Ah doksanlar
Mihrap Altıntaş'ın "Kasedi Başa Sardır" kitabını okuyunca doksanlara olan özlemim arttı. Kitabı bitirir bitirmez bloguma birkaç satır yazmak istedim. Yazarın yazdığı her şey bir film şeridi gibi gözümün önünden geçtikten sonra bu döneme dönebilmek ruhen zorladı. Ki bu kadar zor bir süreçten geçiyorken aklım doksanlarda kaldı.
O dönemleri şimdiki ile kıyaslayınca her şey o kadar farklı ki?
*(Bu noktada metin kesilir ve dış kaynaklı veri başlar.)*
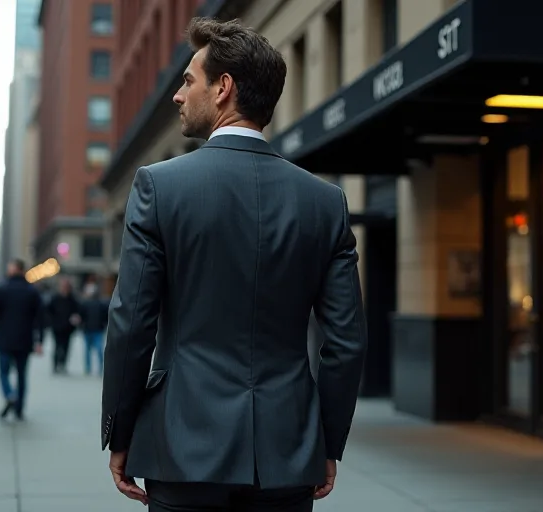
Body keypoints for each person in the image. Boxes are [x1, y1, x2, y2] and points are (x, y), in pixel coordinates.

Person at [100, 17, 368, 512]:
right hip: (286, 453)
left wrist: (120, 430)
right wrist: (327, 444)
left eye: (188, 81)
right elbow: (346, 341)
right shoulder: (324, 202)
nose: (178, 96)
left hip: (181, 448)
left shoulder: (160, 188)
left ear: (223, 89)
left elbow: (131, 322)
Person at [0, 259, 44, 421]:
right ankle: (19, 408)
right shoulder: (32, 291)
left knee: (4, 372)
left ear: (13, 269)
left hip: (4, 338)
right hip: (25, 340)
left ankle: (10, 395)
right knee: (21, 375)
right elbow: (40, 317)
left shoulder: (2, 289)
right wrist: (39, 340)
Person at [47, 277, 80, 374]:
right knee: (57, 346)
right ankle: (55, 364)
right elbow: (49, 310)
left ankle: (63, 364)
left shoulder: (72, 299)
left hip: (68, 328)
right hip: (57, 327)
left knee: (66, 347)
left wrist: (75, 319)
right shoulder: (55, 298)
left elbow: (77, 311)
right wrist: (51, 321)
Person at [78, 282, 109, 376]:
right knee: (89, 350)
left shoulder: (101, 304)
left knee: (97, 350)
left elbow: (105, 316)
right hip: (88, 329)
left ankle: (98, 367)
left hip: (97, 330)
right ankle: (89, 368)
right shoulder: (85, 304)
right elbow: (81, 316)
Nerden bakarsan yeniksin bu dönemde.
Mesela sobanın üzerine koyduğumuz mandalina kabuklarının kokusunu hangi oda spreyi verebilir?
Çizgi film seyretmek için erkenden uyandığımız pazar sabahlarını şimdi hangi mükellef pazar kahvaltısı verebilir?
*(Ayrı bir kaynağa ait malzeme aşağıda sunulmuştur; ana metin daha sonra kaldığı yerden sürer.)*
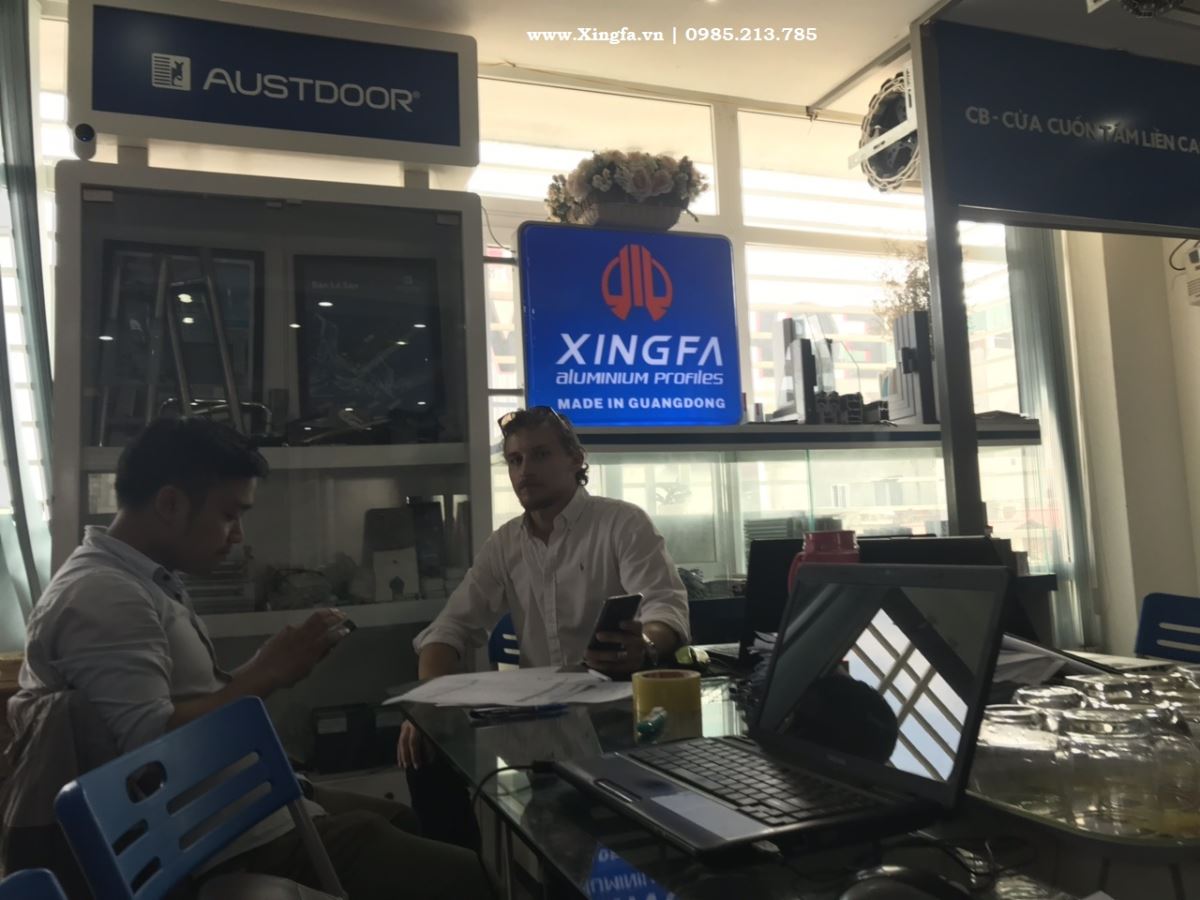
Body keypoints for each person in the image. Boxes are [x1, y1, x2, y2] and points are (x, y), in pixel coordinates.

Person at [6, 418, 487, 900]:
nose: (237, 535)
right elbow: (150, 750)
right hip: (217, 843)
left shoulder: (141, 581)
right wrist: (266, 673)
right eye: (228, 514)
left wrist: (267, 667)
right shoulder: (104, 597)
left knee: (402, 819)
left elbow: (179, 708)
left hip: (239, 807)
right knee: (467, 876)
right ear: (170, 503)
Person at [398, 406, 690, 837]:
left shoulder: (621, 522)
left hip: (620, 719)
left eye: (540, 455)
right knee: (425, 755)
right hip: (540, 725)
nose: (525, 470)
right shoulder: (504, 544)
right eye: (515, 460)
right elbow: (449, 629)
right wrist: (427, 707)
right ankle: (463, 870)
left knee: (613, 839)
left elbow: (666, 608)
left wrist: (644, 644)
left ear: (576, 459)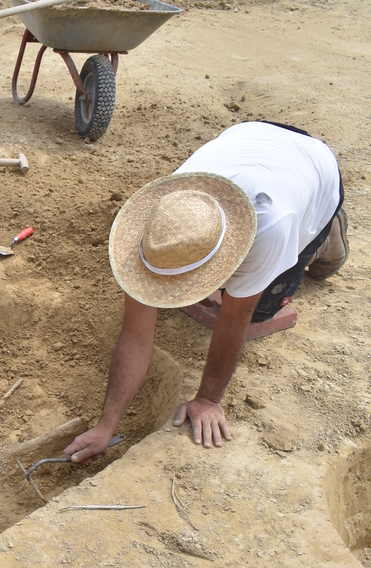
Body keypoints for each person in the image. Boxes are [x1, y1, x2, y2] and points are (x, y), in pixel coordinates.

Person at [65, 121, 348, 462]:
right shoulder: (162, 224)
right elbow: (136, 334)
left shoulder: (270, 228)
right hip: (249, 136)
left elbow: (233, 320)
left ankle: (327, 238)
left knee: (258, 309)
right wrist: (105, 425)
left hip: (313, 174)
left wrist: (208, 399)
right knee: (182, 289)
Akraba evinde yere serilen döşeklerin rahatlığını hangi ergonomik yatak verebilir?
İki komşunun binanın içinde yaptığı gözlemelerin tadını hangi aşçı verebilir?
İlkokul sıralarındaki masumane arkadaşlıklar, beslenme çantasından yayılan haşlanmış patates ve yumurta kokuları, şehir dışında olan akrabaya yollanan kokulu, öpücüklü mektuplar, sadece pazarları yapılan banyolar, yılbaşı gecelerinde oynanan tombalalar, gece yarılarına kadar sokaklarda oynanan oyunlar, kasetlerdeki doksanlar şarkıları...
Hepsinin tadı damağımda. Biz şanslı çocuklardık. Sokaklarda büyüyen son nesildik. Şimdi teknolojiye yenildik.
Ben bir doksanlar çocuğuyum.
Hasretim büyük
Ama hep iyi ki...
Enfes bir yazı olmuş, tebrik ediyorum.